_Data section:_

---+---

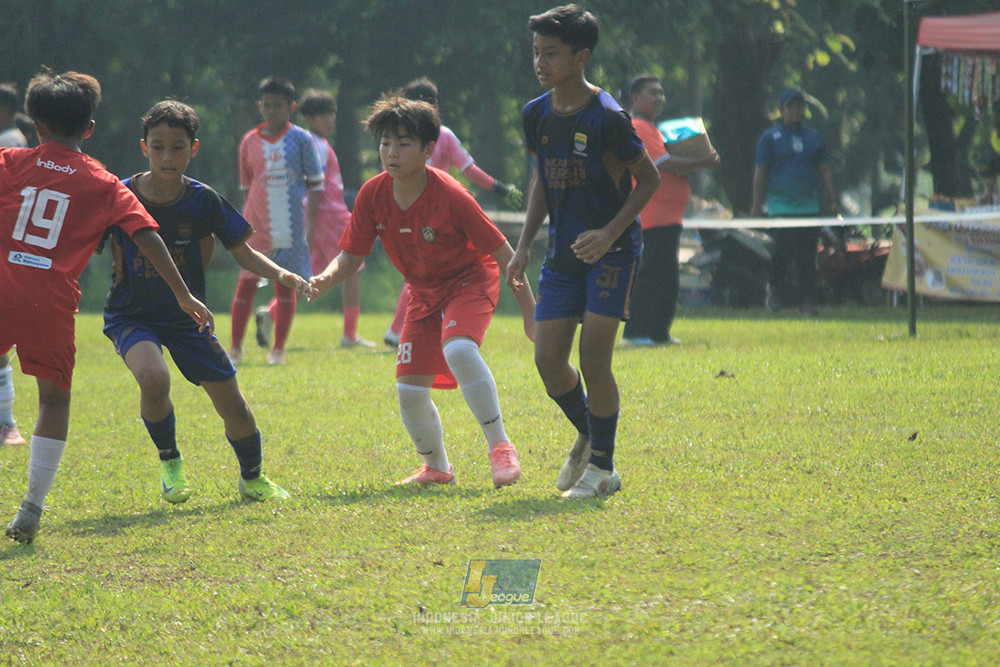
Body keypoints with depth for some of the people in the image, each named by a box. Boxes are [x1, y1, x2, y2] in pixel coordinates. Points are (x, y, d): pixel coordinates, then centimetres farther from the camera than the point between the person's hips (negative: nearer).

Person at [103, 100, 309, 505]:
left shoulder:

---+---

_What the task asks:_ Print the whole listing above exactly, and keep every picture out of the copy.

_Output for this task:_
Body keypoints with depth for some of the people in the image, each named by a box. Boxes are [x1, y1, x2, y2] in pixel coordinates. Points are (x, y, d): pixel coordinates, then centimetres farther from the camera than the point between the person's hips (negative: nearer).

Person at [103, 100, 309, 505]:
left shoulder:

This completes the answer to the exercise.